All my troubles seemed so far away…
Dans le rôle principal, l’excellent Himesh Patel parvient à incarner toute la sensibilité du long-métrage. Sa performance répondant à celle de la toujours impeccable Lily James, elle aussi parfaitement à sa place. Et c’est alors que les choses s’emballent pour ce galérien de la musique embarqué dans la spirale de gloire que le film dévoile ses véritables atouts et parvient à provoquer l’émergence d’une émotion indissociable de celle contenue dans les paroles et la musique des Beatles.
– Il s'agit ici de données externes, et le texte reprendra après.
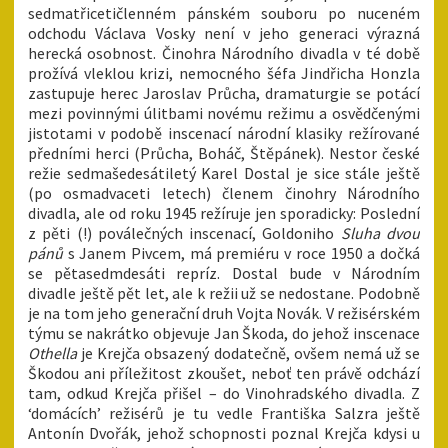
sedmatřicetičlenném pánském souboru po nuceném
odchodu Václava Vosky není v jeho generaci výrazná
herecká osobnost. Činohra Národního divadla v té době
prožívá vleklou krizi, nemocného šéfa Jindřicha Honzla
zastupuje herec Jaroslav Průcha, dramaturgie se potácí
mezi povinnými úlitbami novému režimu a osvědčenými
jistotami v podobě inscenací národní klasiky režírované
předními herci (Průcha, Boháč, Štěpánek). Nestor české
režie sedmašedesátiletý Karel Dostal je sice stále ještě
(po osmadvaceti letech) členem činohry Národního
divadla, ale od roku 1945 režíruje jen sporadicky: Poslední
z pěti (!) poválečných inscenací, Goldoniho
Sluha dvou
pánů
s Janem Pivcem, má premiéru v roce 1950 a dočká
se pětasedmdesáti repríz. Dostal bude v Národním
divadle ještě pět let, ale k režii už se nedostane. Podobně
je na tom jeho generační druh Vojta Novák. V režisérském
týmu se nakrátko objevuje Jan Škoda, do jehož inscenace
Othella
je Krejča obsazený dodatečně, ovšem nemá už se
Škodou ani příležitost zkoušet, neboť ten právě odchází
tam, odkud Krejča přišel – do Vinohradského divadla. Z
‘domácích’ režisérů je tu vedle Františka Salzra ještě
Antonín Dvořák, jehož schopnosti poznal Krejča kdysi u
Farci de savoureux clins d’œil et autres petits détails amusants, le film de Danny Boyle et Richard Curtis fait aussi preuve d’une véritable bienveillance, allant à l’encontre des productions trop cyniques en retrouvant une sorte d’essence propice à l’installation d’une atmosphère dans laquelle on se sent bien. Autrement dit, il est aisé et agréable de se laisser transporter. On ne voit pas passer le temps devant ce spectacle aussi enthousiasmant formellement parlant que sur un plan purement narratif, prenant pied entre la grisaille d’une petite station balnéaire de l’Angleterre, et le faste chatoyant et artificiel des luxueuses demeures et autres onéreux studios de Los Angeles. Parcouru de véritables morceaux de bravoure, enchanteur et attachant au possible, Yesterday, s’il saura avant tout toucher en plein cœur les fans des Beatles (le passage à Liverpool est en cela formidable) fait aussi le maximum pour aller au-delà. Avec beaucoup de bienveillance, malgré sa condition d’œuvre un peu tiraillée et quelques menus travers (le rôle caricatural de Kate McKinnon par exemple), Yesterday arrive à s’élever, propulsé par sa sincérité et sa bande-son. Réorchestrant brillamment les chansons qu’il exploite, il adopte également une structure parfois un peu prévisible mais le fait bien .Rudement bien même. Avec générosité et sans perdre de vue l’essentiel.
En Bref…
Yesterday est plus un film de Richard Curtis que l’œuvre de Danny Boyle. Ce qui n’est pas vraiment un problème tant le film fonctionne à plein régime du début à la fin, habité par les merveilleuses chansons et cet amour de la musique qu’il utilise pour donner de l’ampleur à son discours et construire une émotion tangible. Une véritable parenthèse enchantée rock and roll de laquelle on ressort avec un grand sourire figé sur le visage.